_WHAT IS BEING ASKED_
Output the entries in full and verbatim, pictures omitted.

_DATASET RECORDS_
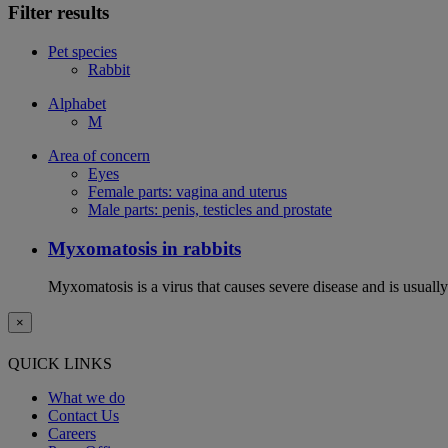
Filter results
Pet species
Rabbit
Alphabet
M
Area of concern
Eyes
Female parts: vagina and uterus
Male parts: penis, testicles and prostate
Myxomatosis in rabbits
Myxomatosis is a virus that causes severe disease and is usually 
×
QUICK LINKS
What we do
Contact Us
Careers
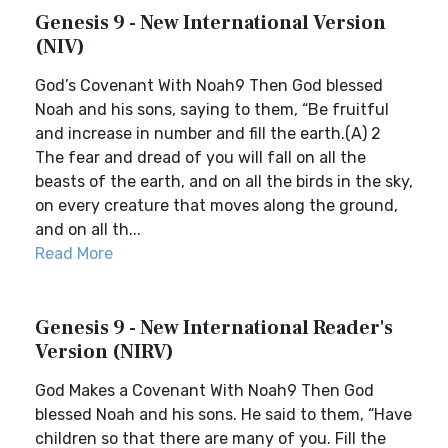
Genesis 9 - New International Version
(NIV)
God’s Covenant With Noah9 Then God blessed
Noah and his sons, saying to them, “Be fruitful
and increase in number and fill the earth.(A) 2
The fear and dread of you will fall on all the
beasts of the earth, and on all the birds in the sky,
on every creature that moves along the ground,
and on all th...
Read More
Genesis 9 - New International Reader's
Version (NIRV)
God Makes a Covenant With Noah9 Then God
blessed Noah and his sons. He said to them, “Have
children so that there are many of you. Fill the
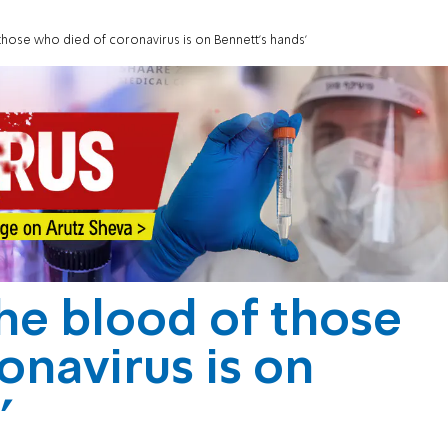
hose who died of coronavirus is on Bennett's hands'
he blood of those
onavirus is on
'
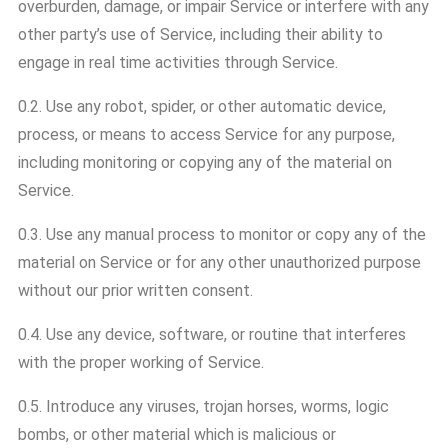
overburden, damage, or impair Service or interfere with any
other party’s use of Service, including their ability to
engage in real time activities through Service.
0.2. Use any robot, spider, or other automatic device,
process, or means to access Service for any purpose,
including monitoring or copying any of the material on
Service.
0.3. Use any manual process to monitor or copy any of the
material on Service or for any other unauthorized purpose
without our prior written consent.
0.4. Use any device, software, or routine that interferes
with the proper working of Service.
0.5. Introduce any viruses, trojan horses, worms, logic
bombs, or other material which is malicious or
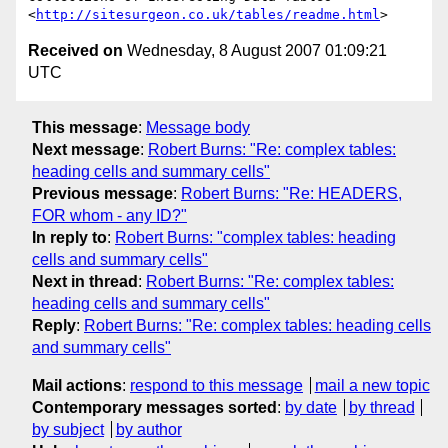
<
http://sitesurgeon.co.uk/tables/readme.html
Received on
Wednesday, 8 August 2007 01:09:21
UTC
This message
:
Message body
Next message
:
Robert Burns: "Re: complex tables:
heading cells and summary cells"
Previous message
:
Robert Burns: "Re: HEADERS,
FOR whom - any ID?"
In reply to
:
Robert Burns: "complex tables: heading
cells and summary cells"
Next in thread
:
Robert Burns: "Re: complex tables:
heading cells and summary cells"
Reply
:
Robert Burns: "Re: complex tables: heading cells
and summary cells"
Mail actions
:
respond to this message
mail a new topic
Contemporary messages sorted
:
by date
by thread
by subject
by author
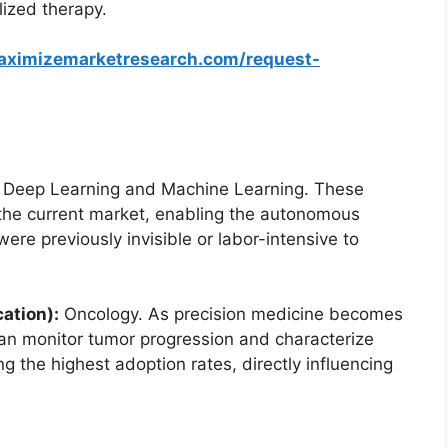
alized therapy.
aximizemarketresearch.com/request-
Deep Learning and Machine Learning. These
the current market, enabling the autonomous
were previously invisible or labor-intensive to
ation):
Oncology. As precision medicine becomes
can monitor tumor progression and characterize
ng the highest adoption rates, directly influencing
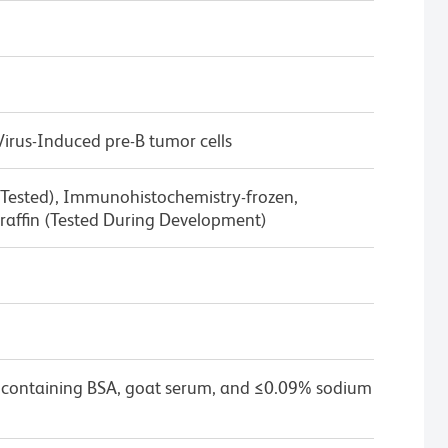
rus-Induced pre-B tumor cells
 Tested), Immunohistochemistry-frozen,
affin (Tested During Development)
 containing BSA, goat serum, and ≤0.09% sodium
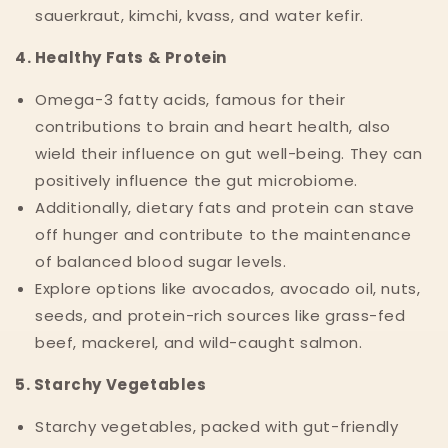
sauerkraut, kimchi, kvass, and water kefir.
4. Healthy Fats & Protein
Omega-3 fatty acids, famous for their
contributions to brain and heart health, also
wield their influence on gut well-being. They can
positively influence the gut microbiome.
Additionally, dietary fats and protein can stave
off hunger and contribute to the maintenance
of balanced blood sugar levels.
Explore options like avocados, avocado oil, nuts,
seeds, and protein-rich sources like grass-fed
beef, mackerel, and wild-caught salmon.
5. Starchy Vegetables
Starchy vegetables, packed with gut-friendly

_ANSWER TO THIS TASK_
Filter results
Pet species
Rabbit
Alphabet
M
Area of concern
Eyes
Female parts: vagina and uterus
Male parts: penis, testicles and prostate
Myxomatosis in rabbits
Myxomatosis is a virus that causes severe disease and is usually 
×
QUICK LINKS
What we do
Contact Us
Careers
Genesis 9 - New International Version
(NIV)
God’s Covenant With Noah9 Then God blessed
Noah and his sons, saying to them, “Be fruitful
and increase in number and fill the earth.(A) 2
The fear and dread of you will fall on all the
beasts of the earth, and on all the birds in the sky,
on every creature that moves along the ground,
and on all th...
Read More
Genesis 9 - New International Reader's
Version (NIRV)
God Makes a Covenant With Noah9 Then God
blessed Noah and his sons. He said to them, “Have
children so that there are many of you. Fill the
hose who died of coronavirus is on Bennett's hands'
he blood of those
onavirus is on
'
overburden, damage, or impair Service or interfere with any
other party’s use of Service, including their ability to
engage in real time activities through Service.
0.2. Use any robot, spider, or other automatic device,
process, or means to access Service for any purpose,
including monitoring or copying any of the material on
Service.
0.3. Use any manual process to monitor or copy any of the
material on Service or for any other unauthorized purpose
without our prior written consent.
0.4. Use any device, software, or routine that interferes
with the proper working of Service.
0.5. Introduce any viruses, trojan horses, worms, logic
bombs, or other material which is malicious or
<
http://sitesurgeon.co.uk/tables/readme.html
Received on
Wednesday, 8 August 2007 01:09:21
UTC
This message
:
Message body
Next message
:
Robert Burns: "Re: complex tables:
heading cells and summary cells"
Previous message
:
Robert Burns: "Re: HEADERS,
FOR whom - any ID?"
In reply to
:
Robert Burns: "complex tables: heading
cells and summary cells"
Next in thread
:
Robert Burns: "Re: complex tables:
heading cells and summary cells"
Reply
:
Robert Burns: "Re: complex tables: heading cells
and summary cells"
Mail actions
:
respond to this message
mail a new topic
Contemporary messages sorted
:
by date
by thread
by subject
by author
alized therapy.
aximizemarketresearch.com/request-
Deep Learning and Machine Learning. These
the current market, enabling the autonomous
were previously invisible or labor-intensive to
ation):
Oncology. As precision medicine becomes
can monitor tumor progression and characterize
ng the highest adoption rates, directly influencing
rus-Induced pre-B tumor cells
 Tested), Immunohistochemistry-frozen,
affin (Tested During Development)
 containing BSA, goat serum, and ≤0.09% sodium
sauerkraut, kimchi, kvass, and water kefir.
4. Healthy Fats & Protein
Omega-3 fatty acids, famous for their
contributions to brain and heart health, also
wield their influence on gut well-being. They can
positively influence the gut microbiome.
Additionally, dietary fats and protein can stave
off hunger and contribute to the maintenance
of balanced blood sugar levels.
Explore options like avocados, avocado oil, nuts,
seeds, and protein-rich sources like grass-fed
beef, mackerel, and wild-caught salmon.
5. Starchy Vegetables
Starchy vegetables, packed with gut-friendly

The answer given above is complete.